MATCH p=(n:SpecificLabel)-[r:REL_TYPE]->(m:SpecificLabel)
WITH project(p) AS subgraph
CALL module.procedure(subgraph, argument1, argument2, ...) YIELD * RETURN *;

Practical example with Twitter influencers

In this practical example, PageRank algorithm will be executed on a fictional Twitter dataset. PageRank execution is grouped by the Twitter hashtag, and each Tweet can have a different number of retweets.

CREATE (n:Tweet {id: 1, hashtag: "#WorldCup", content: "Cool world cup! #WorldCup"});
CREATE (n:Tweet {id: 2, hashtag: "#WorldCup", content: "The ball is round #WorldCup!"});
 
CREATE (n:Tweet {id: 3, hashtag: "#christmas", content: "The town is so shiny during #christmas!"});
CREATE (n:Tweet {id: 4, hashtag: "#christmas", content: "Why didn't I get any presents for #christmas?"});
 
MATCH (n:Tweet {id: 1}) MERGE (n)<-[:RETWEETED]-(:Tweet {hashtag: "#WorldCup", content: "Croatia first this year!"});
MATCH (n:Tweet {id: 1}) MERGE (n)<-[:RETWEETED]-(:Tweet {hashtag: "#WorldCup", content: "Farewall Dani Alves!"});
MATCH (n:Tweet {id: 2}) MERGE (n)<-[:RETWEETED]-(:Tweet {hashtag: "#WorldCup", content: "This is the best WC ever!"});
MATCH (n:Tweet {id: 2}) MERGE (n)<-[:RETWEETED]-(:Tweet {hashtag: "#WorldCup", content: "It's not so hot this time of the year in Qatar."});
MATCH (n:Tweet {id: 2}) MERGE (n)<-[:RETWEETED]-(:Tweet {hashtag: "#WorldCup", content: "What are your predictions?"});
MATCH (n:Tweet {id: 3}) MERGE (n)<-[:RETWEETED]-(:Tweet {hashtag: "#christmas", content: "Don't be a Grinch!"});
MATCH (n:Tweet {id: 4}) MERGE (n)<-[:RETWEETED]-(:Tweet {hashtag: "#christmas", content: "I'll give you a present!"});
MATCH (n:Tweet {id: 4}) MERGE (n)<-[:RETWEETED]-(:Tweet {hashtag: "#christmas", content: "Santa Claus will visit you tonight!"});
MATCH (n:Tweet {id: 4}) MERGE (n)<-[:RETWEETED]-(:Tweet {hashtag: "#christmas", content: "This year save me from tears"});
MATCH (n:Tweet {id: 4}) MERGE (n)<-[:RETWEETED]-(:Tweet {hashtag: "#christmas", content: "All I want for Christmas is youuuu"});

Running PageRank on the whole network

To run the PageRank algorithms available in the MAGE library, use the following query:

CALL pagerank.get() YIELD node, rank
SET node.rank = rank;

The PageRank algorithm will take into account all the nodes in the graph.
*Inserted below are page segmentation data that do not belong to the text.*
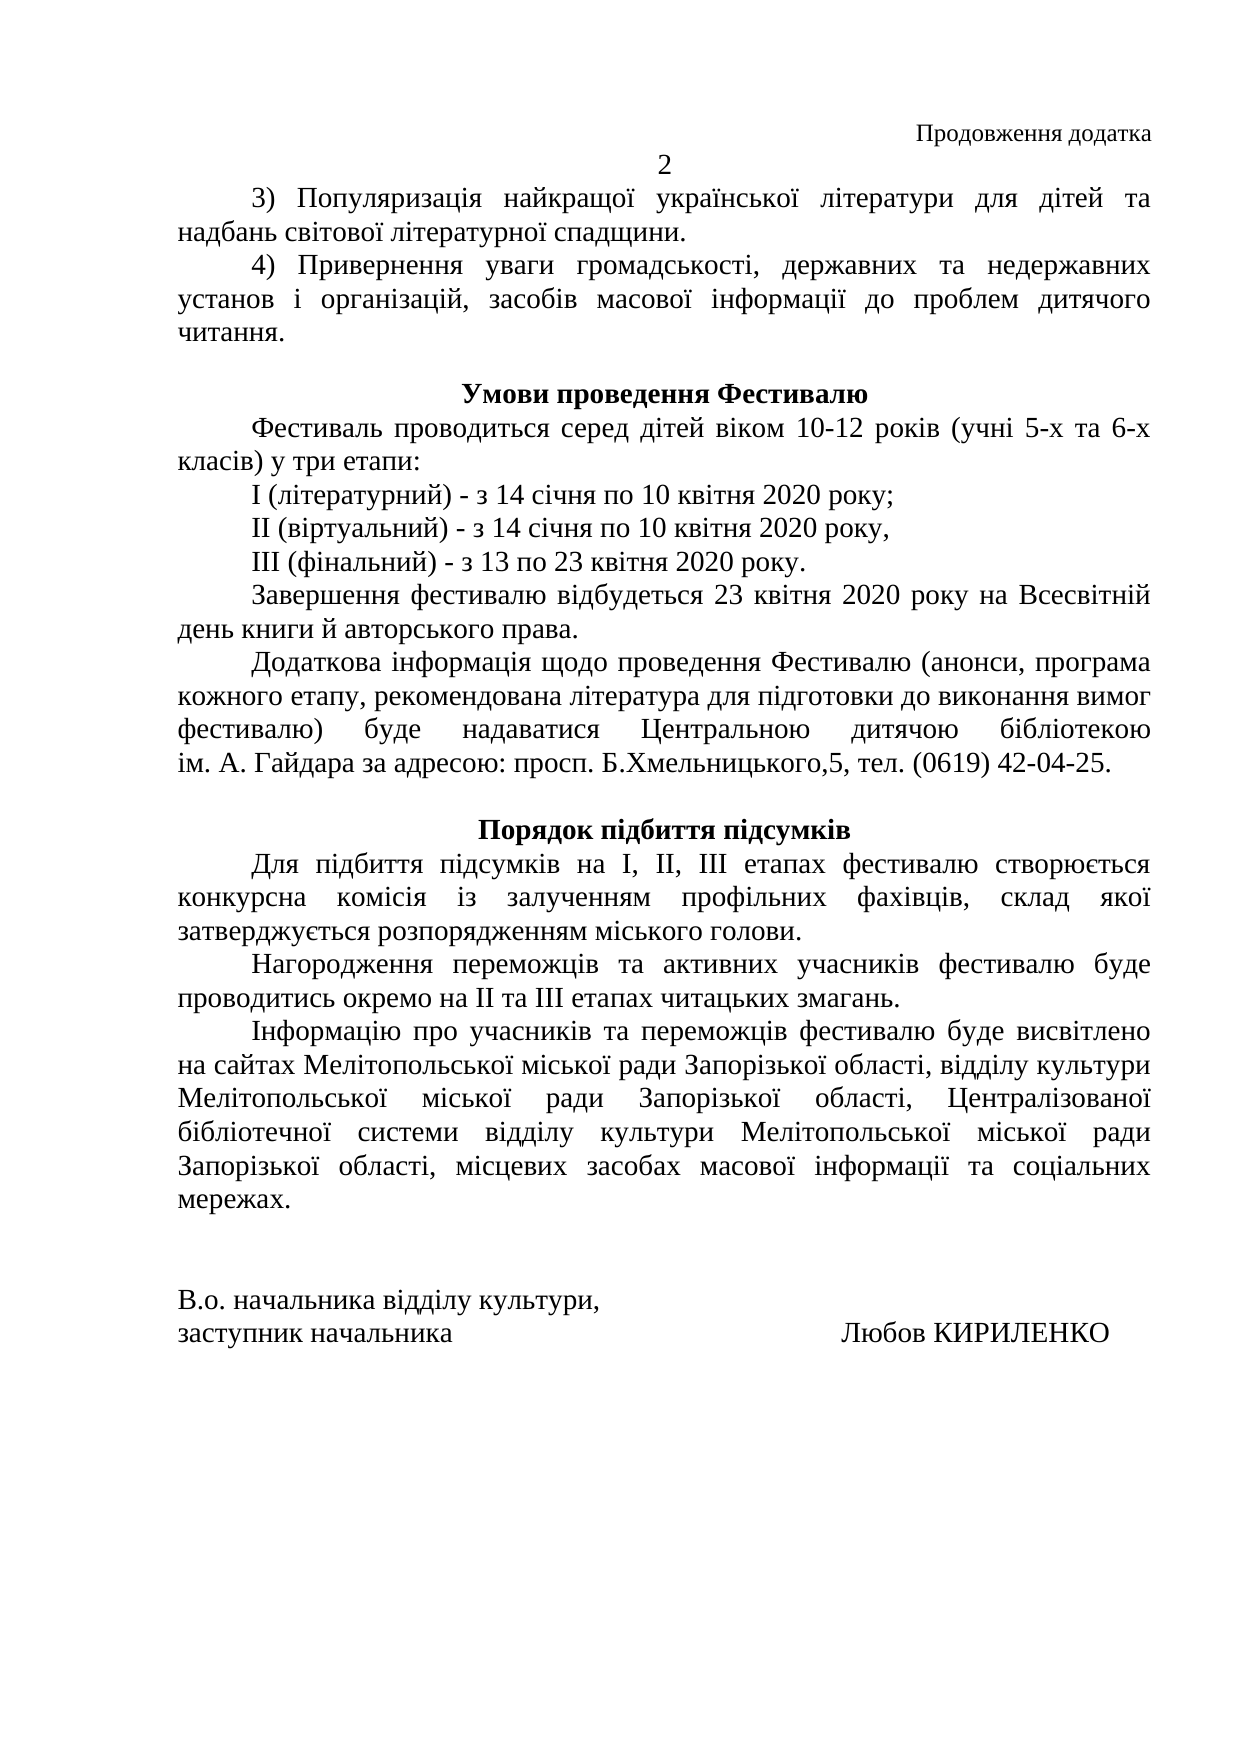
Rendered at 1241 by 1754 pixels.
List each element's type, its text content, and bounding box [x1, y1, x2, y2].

text Для підбиття підсумків на І, ІІ, ІІІ етапах фестивалю створюється конкурсна комісія із залученням профільних фахівців, склад якої затверджується розпорядженням міського голови. [177, 846, 1152, 946]
text 4) Привернення уваги громадськості, державних та недержавних установ і організацій, засобів масової інформації до проблем дитячого читання. [177, 247, 1152, 348]
text І (літературний) - з 14 січня по 10 квітня 2020 року; [177, 477, 1152, 510]
text В.о. начальника відділу культури, [177, 1282, 1152, 1315]
text ІІІ (фінальний) - з 13 по 23 квітня 2020 року. [177, 544, 1152, 577]
text Продовження додатка [177, 118, 1152, 147]
text 3) Популяризація найкращої української літератури для дітей та надбань світової літературної спадщини. [177, 180, 1152, 247]
text заступник начальника Любов КИРИЛЕНКО [177, 1315, 1152, 1349]
text Фестиваль проводиться серед дітей віком 10-12 років (учні 5-х та 6-х класів) у три етапи: [177, 410, 1152, 477]
text Інформацію про учасників та переможців фестивалю буде висвітлено на сайтах Мелітопольської міської ради Запорізької області, відділу культури Мелітопольської міської ради Запорізької області, Централізованої бібліотечної системи відділу культури Мелітопольської міської ради Запорізької області, місцевих засобах масової інформації та соціальних мережах. [177, 1013, 1152, 1215]
text Нагородження переможців та активних учасників фестивалю буде проводитись окремо на ІІ та ІІІ етапах читацьких змагань. [177, 946, 1152, 1013]
text Умови проведення Фестивалю [177, 376, 1152, 410]
text Завершення фестивалю відбудеться 23 квітня 2020 року на Всесвітній день книги й авторського права. [177, 577, 1152, 644]
text 2 [177, 147, 1152, 180]
text ІІ (віртуальний) - з 14 січня по 10 квітня 2020 року, [177, 510, 1152, 544]
text Порядок підбиття підсумків [177, 812, 1152, 846]
text Додаткова інформація щодо проведення Фестивалю (анонси, програма кожного етапу, рекомендована література для підготовки до виконання вимог фестивалю) буде надаватися Центральною дитячою бібліотекою ім. А. Гайдара за адресою: просп. Б.Хмельницького,5, тел. (0619) 42-04-25. [177, 644, 1152, 779]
It doesn't really make sense to correlate tweets about World Cup with tweets about Christmas, as they are thematically quite different and should be analyzed separately.
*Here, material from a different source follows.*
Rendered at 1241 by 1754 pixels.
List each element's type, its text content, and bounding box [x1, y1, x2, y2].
Running PageRank on a subgraph

To run the PageRank on a subset of Christmas tweets only, that portion of the graph is saved as a projection and used as the first argument of the query module:

MATCH p=(n:Tweet {hashtag: "#christmas"})-[r]->(m)
WITH project(p) AS christmas_graph
CALL pagerank.get(christmas_graph) YIELD node, rank
SET node.rank = rank
RETURN node.hashtag, node.content, rank
ORDER BY rank DESC;

The above query successfully updated the rank of the Christmas tweets only!
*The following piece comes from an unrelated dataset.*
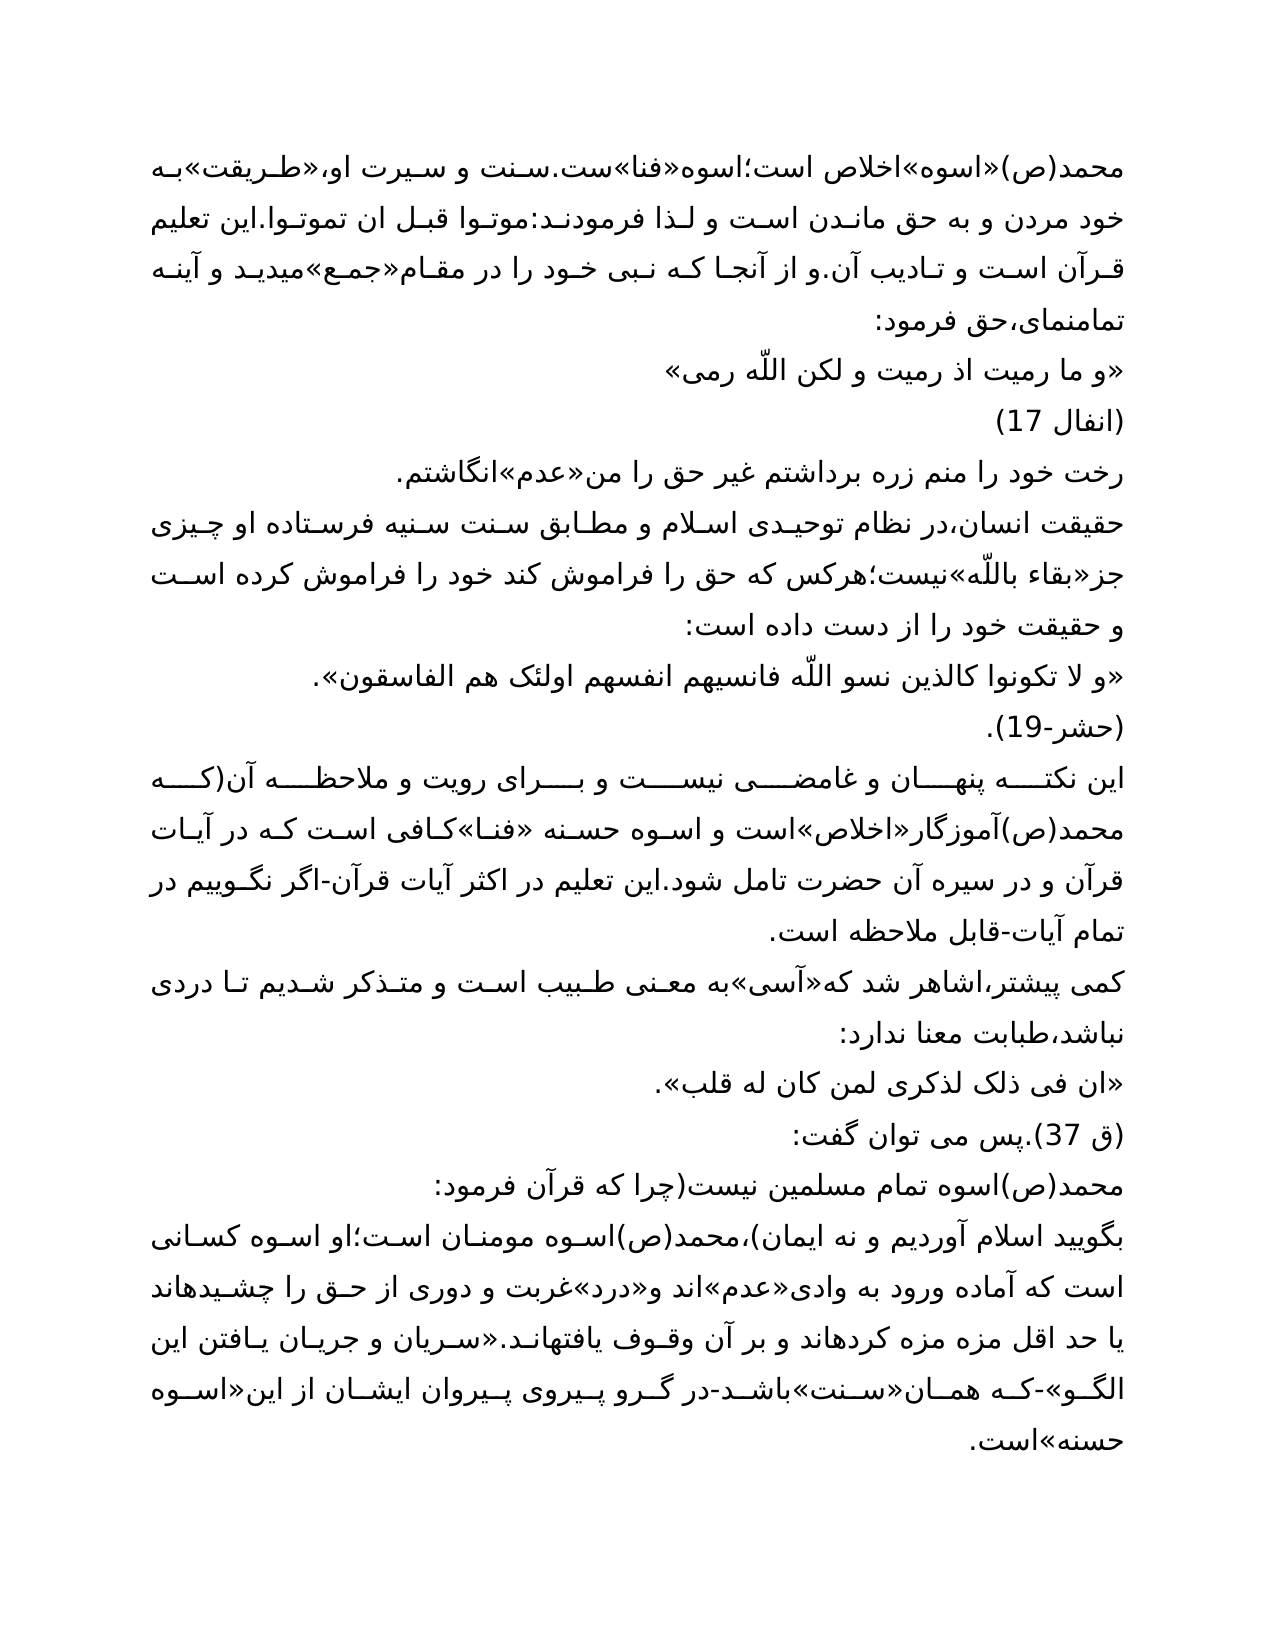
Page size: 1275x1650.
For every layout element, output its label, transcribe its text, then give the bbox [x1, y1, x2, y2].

Let's do the same on the World Cup tweets by changing the value of the hashtag property:

MATCH p=(n:Tweet {hashtag: "#WorldCup"})-[r]->(m)
WITH project(p) AS christmas_graph
CALL pagerank.get(christmas_graph) YIELD node, rank
SET node.rank = rank
RETURN node.hashtag, node.content, rank
ORDER BY rank DESC;

Mapping custom procedure names to existing query procedures

If you want to replace procedure names your application calls without changing the application code, you can define the mapping of the old and new procedure names in a JSON file, then set the path to the files as the value of the query-callable-mappings-path configuration flag.

Example of a JSON file:

{
    "db.components": "mgps.components",
    "util.validate": "mgps.validate"
}

Control procedure memory usage

When running a procedure, Memgraph controls the maximum memory usage that the procedure may consume during its execution. By default, the upper memory limit when running a procedure is 100 MB. If your query procedure requires more memory to yield its results, you can increase the memory limit using the following syntax:

CALL module.procedure(arg1, arg2, ...) PROCEDURE MEMORY LIMIT 100 KB YIELD result;
CALL module.procedure(arg1, arg2, ...) PROCEDURE MEMORY LIMIT 100 MB YIELD result;
CALL module.procedure(arg1, arg2, ...) PROCEDURE MEMORY UNLIMITED YIELD result;

The limit can either be specified to a specific value (either in KB or in MB), or it can be set to unlimited.